Pero por supuesto Toshinori Oda no estaba muerto. Contuvo la respiración y permaneció tendido, inmóvil, intentando por todos los medios reprimir sus ansias de reírse. Ahora que se sentía exultante por aquel extraño placer, el dolor agónico de su mano derecha, su frustración por haber dejado escapar a Hiroki Sugimura y su furia por ser atacado por sorpresa por un tío de la categoría a), sus facultades emocionales eran un perfecto embrollo. Pero su cuerpo (con la excepción de su dedo anular) estaba completamente intacto. Había pasado lo mismo que con Hirono Shimizu.

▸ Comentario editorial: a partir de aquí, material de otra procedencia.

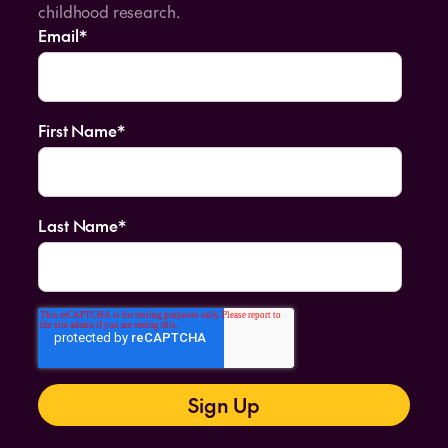
childhood research.
Email
*
First Name
*
Last Name
*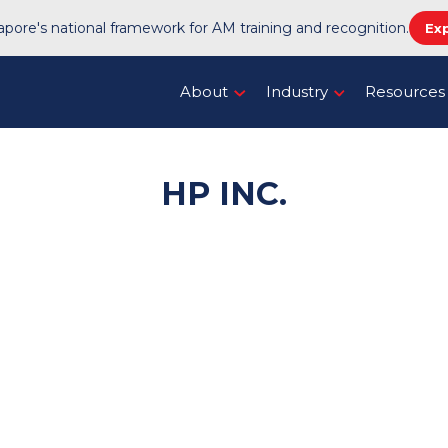
pore's national framework for AM training and recognition.
Ex
About
Industry
Resources
HP INC.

Así que había hecho bien en ponerse el casco. Kazuo le había apuntado al cuerpo, que estaba protegido por el chaleco antibalas. Igual que Hirono, probablemente Kazuo daría por sentado que Toshinori estaba muerto.

Toshinori casi había cerrado por completo los párpados, así que su campo de visión era como el de una pantalla panorámica. Observaba en un extremo de su campo de visión el débil brillo de la S&W, bajo la luz de la luna. En su cintura, en la parte de atrás, sentía la forma afilada del cuchillo de cocina que había encontrado en la casa donde había matado a Hirono Shimizu. Le llevaría menos de un segundo quitar el trapo en que lo tenía envuelto.

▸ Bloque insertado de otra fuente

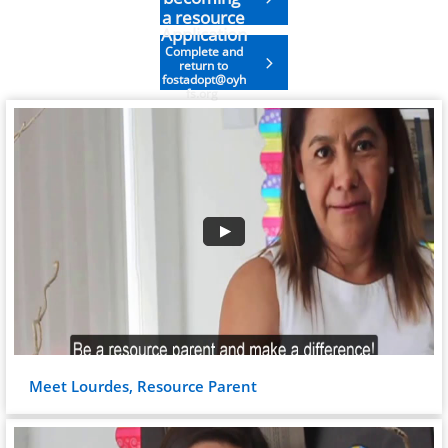
a resource
Application
parent
Complete and

return to
fostadopt@oyh
fs.org
Meet Lourdes, Resource Parent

Mientras seguía sudando, que era lo único que no podía evitar, Toshinori pensaba: «Muy bien, ahora coge esa pistola que está ahí. Luego, te rebanaré ese cuello de asqueroso que tienes. ¿O te vas a dar media vuelta y te vas a largar? Entonces seré yo quien coja la pistola y te haga un bonito agujero en ese cráneo de chusma que tienes. Vamos. Elige. Date prisa y elige».

Pero por alguna razón, en vez de aproximarse a la pistola, Kazuo se fue directamente hacia Toshinori.

Estaba acercándose directamente a él y mirándolo fijamente con aquellos ojos gélidos.

«¿Por qué? —se preguntó Toshinori—. Se supone que estoy muerto. Mira qué bien me hago el muerto».

Kazuo no se detuvo. Siguió aproximándose. Un paso, dos…

«¡Pero si se supone que estoy muerto! ¿Por qué?».

El débil sonido de sus pasos en el suelo se hacía cada vez más audible, y su campo de visión se llenó ahora con la figura de Kazuo.

De repente, sobrecogido por el pánico y el temor, Toshinori abrió frenético los ojos.

La Ingram de Kazuo, una vez más, descerrajó una ráfaga de fuego en la cabeza protegida de Toshinori. Algunos de los disparos a quemarropa adquirían tonalidades coloristas al estallar contra la capa de plástico reforzado del casco, mientras otros, después de penetrar en el cráneo de Toshinori, golpeaban en el casco, haciendo añicos la cabeza del estudiante y el casco. Su cuerpo empezó a agitarse con unas extrañas convulsiones. El propio Toshinori se habría irritado ante aquel tipo de baile vulgar. Y, naturalmente, para cuando todo acabó, la cabeza de Toshinori era un picadillo de carne en una cazuela rajada.

Toshinori ya no fingía estar muerto. Estaba muerto.

Y así, aquel chico que despreciaba a las masas ignorantes y vulgares, el estúpido Toshinori Oda, sobrestimó el valor de su chaleco antibalas e infravaloró la gélida actitud de Kazuo Kiriyama. El resultado es que murió. Si hubiera pensado en cómo habían muerto Yumiko Kusaka y Yukiko Kitano la mañana del día anterior, se habría percatado de que aquel asesino perseguía a sus víctimas para darles el tiro de gracia, pero no fue tan perspicaz. Es más —aunque eso ya es irrelevante—, él no tenía ni idea de que Kazuo Kiriyama, en su mansión, que era mucho más grande que la casa de Toshinori en Shiroiwa-cho, había adquirido un nivel de destreza con el violín mucho mayor que él hacía mucho tiempo… y que luego había tirado el instrumento a la basura.